# Penn Jigmaster



## HuskyMD (May 19, 2000)

I know it isn't designed for it, but does anyone know if it would be possible to use a jigmaster on a surf rod (12')? I know it doesn't have brakes or magnetic control, but does the spool spin too fast or would it be easily controllable?


----------



## George Gravier (Oct 28, 1999)

Ive seen people use jigmasters for that purpose and I have thrown one a few times a little hard to control. If you havent purchased it yet take a look at the squidder. About the same price and if you practice with it you can cast a mile but it takes alot of practice. Its probably a little easier to control, but control is a relative word when talking about a squidder. Anyone who owns one will understand what Im talking about........tight lines.........geo


----------



## Sandcrab (Mar 20, 2002)

Husky,

I can bring my Penn Jigmaster 505 HS to the cleanup and you can check it out before you buy. I think the high speed is 5:1. It was my primary party boat rod for jigging for tuna in San Diego on my 7'rod. I have used it for surfcasting as well on my 12' Ugly. It casts well but you need an educated thumb to use it. 
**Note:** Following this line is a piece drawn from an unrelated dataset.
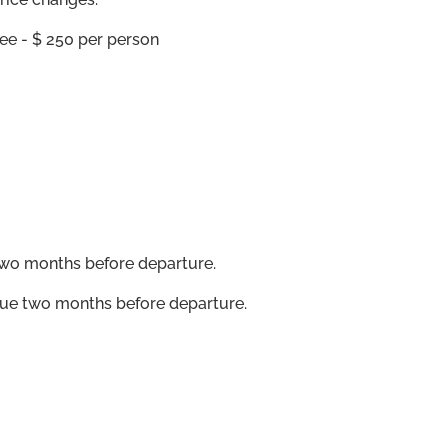
ee - $ 250 per person
wo months before departure.
ue two months before departure.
Feel free to use it as long as you want for $5.00 per day.


----------



## HuskyMD (May 19, 2000)

well, I ask because I already bought one. An overzealous clicker on ebay. I found a reel and clicked on the link. I then put in a bid and confirmed the bid without actually looking at the details. Funny thing is I had clicked on the reel beneath the one I actually wanted. So now I will be the owner of a brand new in the box Penn Jigmaster. Not sure that's a good thing. Time will tell.


----------



## Barracuda (Aug 30, 2001)

You should check with Gowge on the Florida Surffishing board. He's got pictures and instructions on how to install your own mags and make the Jigmaster a lot easier to control.


----------



## HuskyMD (May 19, 2000)

Thanks. What I found seems to make me think a 505 jigmaster can be converted, but perhaps a 500 can't?


----------



## skunked (Jun 4, 2001)

I use a jigmaster on my heaver. It will cast a mile BUT will also blow up like you would not believe. If you start slowly and educate your thumb it will work great for you. And it holds something 400yds. of line. You can improve it a little with Smooth Drags drag washers.


----------



## Digger (Jan 4, 2000)

I have been Using a Jigmaster since the mid 1970's the reel has been rebuilt once in that time period. It has landed many fish. Your form will be good once you learn to throw it. The Aluminium Spools are much better than thg shinny metal ones. If it is new it should have the Alum. Both reels can be maged. I run 25-30lb test lineon the reel so the line does not work it's way between the spool and sideplate. Good reels.


----------



## Topsailbum (Apr 10, 2003)

husky,
if ya dont want the jigmaster, i'll be happy to take it off ya hands.


----------



## HuskyMD (May 19, 2000)

Well, topsailbum, I spooled it up but haven't used it yet.
Do you have anything you'd like to offer up as a trade for the jigmaster? 
It seems like a good reel, but I really don't need it.


----------



## shogun (Jan 24, 2003)

I also have a jigmaster that I'd like to modify by adding magnetic brakes. I have an aluminum spool. I can't understand how magnets, if installed on the sideplate, would act to slow the spinning spool. Can someone please explain in layman's terms?


----------



## HuskyMD (May 19, 2000)

I always sucked at physics, but I have used magnets on the fridge. Magnets attract (stick to) metal. If the spool is metal, then the magnets are going to attract the spool--which will slow the spool down in free spin.
Is this correct?


----------



## Barracuda (Aug 30, 2001)

I don't know much physics either, but happily this question has been answered, in layman's terms, elsewhere on the net. The principle is actually not magnetic attraction, but something called "eddy current." You can read about how this controls casting reels, as well as learn a thing or two about magging reels on your own, here:
http://tinyurl.com/btt8 

(Unfortunately, not all the pictures seem to be visible, but the text is pretty clear.)


----------



## shogun (Jan 24, 2003)

Thanks Barracuda for the very informative post.


----------